_原文节选_
--
红外与激光工程, 2019, 48 (3): 0330003, 网络出版: 2019-04-06   

基于共面约束的多线激光雷达相对位置关系检校

Relative position calibration of multibeam LIDAR based on coplanar constraints
作者单位
1 武汉大学 遥感信息工程学院, 湖北 武汉 430079
2 立得空间信息技术股份有限公司, 湖北 武汉 430079
摘要
多线激光雷达具有成本低、体积小、能直接获取场景地物表面的三维点云数据等优点, 已被广泛应用在无人驾驶、移动测量、机器人等领域。为减少遮挡, 提高点云密度, 两个或多个激光雷达常被集成在一起, 互为补充。不同激光雷达的安装位置和姿态不同, 要融合激光雷达的点云数据, 关键在于对激光雷达之间相对位置关系的检校。为检校激光雷达之间的相互位置关系, 提出了基于共面约束的检校算法。算法要求不同的激光雷达同时扫到相同的平面, 利用平面在不同坐标系下的对应关系求解激光雷达之间的相互位置关系, 并结合Levenberg-Marquardt (L-M)优化算法, 提高检校精度。该算法操作简单、通用性强、检校精度高。
--
前后坐标记录:
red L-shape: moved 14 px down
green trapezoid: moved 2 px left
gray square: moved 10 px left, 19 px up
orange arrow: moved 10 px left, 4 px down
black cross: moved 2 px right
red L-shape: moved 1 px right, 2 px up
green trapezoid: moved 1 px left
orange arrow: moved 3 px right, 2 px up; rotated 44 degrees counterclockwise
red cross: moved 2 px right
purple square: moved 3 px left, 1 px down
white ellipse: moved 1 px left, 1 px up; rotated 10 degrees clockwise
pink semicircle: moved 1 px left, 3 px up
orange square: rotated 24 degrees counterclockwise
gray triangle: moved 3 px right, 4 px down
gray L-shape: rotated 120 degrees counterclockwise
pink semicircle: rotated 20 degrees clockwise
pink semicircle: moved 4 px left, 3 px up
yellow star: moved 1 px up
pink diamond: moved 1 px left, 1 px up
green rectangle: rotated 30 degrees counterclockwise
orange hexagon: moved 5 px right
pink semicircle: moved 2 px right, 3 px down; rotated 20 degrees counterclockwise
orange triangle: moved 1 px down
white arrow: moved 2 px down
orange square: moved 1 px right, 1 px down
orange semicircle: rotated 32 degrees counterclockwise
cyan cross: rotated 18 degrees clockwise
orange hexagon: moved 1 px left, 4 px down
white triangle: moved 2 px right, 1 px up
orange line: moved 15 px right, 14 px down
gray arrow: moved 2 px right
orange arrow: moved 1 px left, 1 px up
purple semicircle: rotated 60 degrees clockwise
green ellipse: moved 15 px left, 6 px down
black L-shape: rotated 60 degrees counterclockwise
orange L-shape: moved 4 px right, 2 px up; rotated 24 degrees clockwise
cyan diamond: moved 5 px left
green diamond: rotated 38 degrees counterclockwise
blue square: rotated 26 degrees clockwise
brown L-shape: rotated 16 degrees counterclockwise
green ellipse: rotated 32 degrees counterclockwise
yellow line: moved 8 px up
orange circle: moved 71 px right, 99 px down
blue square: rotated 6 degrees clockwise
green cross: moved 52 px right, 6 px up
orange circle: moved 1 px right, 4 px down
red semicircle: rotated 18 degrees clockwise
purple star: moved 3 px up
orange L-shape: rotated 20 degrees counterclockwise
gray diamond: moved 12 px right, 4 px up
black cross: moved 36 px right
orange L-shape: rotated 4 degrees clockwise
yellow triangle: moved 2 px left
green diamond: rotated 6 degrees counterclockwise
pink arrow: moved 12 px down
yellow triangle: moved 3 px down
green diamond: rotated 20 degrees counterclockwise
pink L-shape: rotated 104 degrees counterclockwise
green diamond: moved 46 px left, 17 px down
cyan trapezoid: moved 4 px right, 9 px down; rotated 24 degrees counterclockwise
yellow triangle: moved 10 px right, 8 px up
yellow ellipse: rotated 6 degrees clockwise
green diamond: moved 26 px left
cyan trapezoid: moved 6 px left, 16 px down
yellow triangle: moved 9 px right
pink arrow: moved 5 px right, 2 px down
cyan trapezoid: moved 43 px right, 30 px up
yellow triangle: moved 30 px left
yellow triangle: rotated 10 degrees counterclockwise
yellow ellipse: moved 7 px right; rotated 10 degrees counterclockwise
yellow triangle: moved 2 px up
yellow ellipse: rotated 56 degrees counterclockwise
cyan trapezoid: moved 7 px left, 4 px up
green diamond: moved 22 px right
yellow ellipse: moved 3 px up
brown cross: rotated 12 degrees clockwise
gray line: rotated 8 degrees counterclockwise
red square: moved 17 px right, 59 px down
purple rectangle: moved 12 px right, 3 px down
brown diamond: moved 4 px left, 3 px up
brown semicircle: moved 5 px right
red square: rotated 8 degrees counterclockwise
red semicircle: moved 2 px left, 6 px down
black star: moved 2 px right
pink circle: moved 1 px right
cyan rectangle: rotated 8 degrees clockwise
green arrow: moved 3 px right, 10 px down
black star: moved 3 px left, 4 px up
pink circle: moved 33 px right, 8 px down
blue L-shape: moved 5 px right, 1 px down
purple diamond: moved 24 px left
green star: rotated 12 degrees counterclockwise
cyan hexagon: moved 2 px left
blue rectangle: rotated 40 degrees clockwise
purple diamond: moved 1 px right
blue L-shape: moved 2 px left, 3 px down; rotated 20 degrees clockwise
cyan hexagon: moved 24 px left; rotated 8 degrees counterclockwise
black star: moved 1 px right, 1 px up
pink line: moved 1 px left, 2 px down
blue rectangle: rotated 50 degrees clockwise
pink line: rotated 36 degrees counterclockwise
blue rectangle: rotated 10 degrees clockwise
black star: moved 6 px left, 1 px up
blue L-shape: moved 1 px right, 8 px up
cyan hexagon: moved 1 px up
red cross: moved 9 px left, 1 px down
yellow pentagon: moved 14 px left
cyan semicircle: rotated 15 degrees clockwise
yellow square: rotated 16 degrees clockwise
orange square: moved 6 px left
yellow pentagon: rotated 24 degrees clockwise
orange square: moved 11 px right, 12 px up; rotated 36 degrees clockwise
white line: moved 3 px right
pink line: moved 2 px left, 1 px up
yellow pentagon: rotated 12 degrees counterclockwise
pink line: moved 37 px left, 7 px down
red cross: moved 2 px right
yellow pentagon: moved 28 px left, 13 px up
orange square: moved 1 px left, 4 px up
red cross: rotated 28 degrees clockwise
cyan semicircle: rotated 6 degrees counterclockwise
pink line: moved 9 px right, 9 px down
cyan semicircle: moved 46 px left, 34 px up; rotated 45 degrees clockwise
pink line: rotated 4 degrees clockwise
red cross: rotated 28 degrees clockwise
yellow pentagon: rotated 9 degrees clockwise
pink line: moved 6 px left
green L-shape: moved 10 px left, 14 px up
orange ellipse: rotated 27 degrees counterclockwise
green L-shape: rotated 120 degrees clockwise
--
_练习任务_
a) 这篇摘要中，为什么常把两个或多个激光雷达集成在一起？用一到三句话作答。
b) 把这篇摘要中从“红外与激光工程, 2019, 48”开始、一直到“并结合Levenberg-Marquardt (L-M)优化算法, 提高检校精度。该算法操作简单、通用性强、检校精度高。”为止的内容一字不差地重新打出来。

_各题答案_
a) 为了减少遮挡、提高点云密度，两个或多个激光雷达常被集成在一起，互为补充。

b)
红外与激光工程, 2019, 48 (3): 0330003, 网络出版: 2019-04-06   

基于共面约束的多线激光雷达相对位置关系检校

Relative position calibration of multibeam LIDAR based on coplanar constraints
作者单位
1 武汉大学 遥感信息工程学院, 湖北 武汉 430079
2 立得空间信息技术股份有限公司, 湖北 武汉 430079
摘要
多线激光雷达具有成本低、体积小、能直接获取场景地物表面的三维点云数据等优点, 已被广泛应用在无人驾驶、移动测量、机器人等领域。为减少遮挡, 提高点云密度, 两个或多个激光雷达常被集成在一起, 互为补充。不同激光雷达的安装位置和姿态不同, 要融合激光雷达的点云数据, 关键在于对激光雷达之间相对位置关系的检校。为检校激光雷达之间的相互位置关系, 提出了基于共面约束的检校算法。算法要求不同的激光雷达同时扫到相同的平面, 利用平面在不同坐标系下的对应关系求解激光雷达之间的相互位置关系, 并结合Levenberg-Marquardt (L-M)优化算法, 提高检校精度。该算法操作简单、通用性强、检校精度高。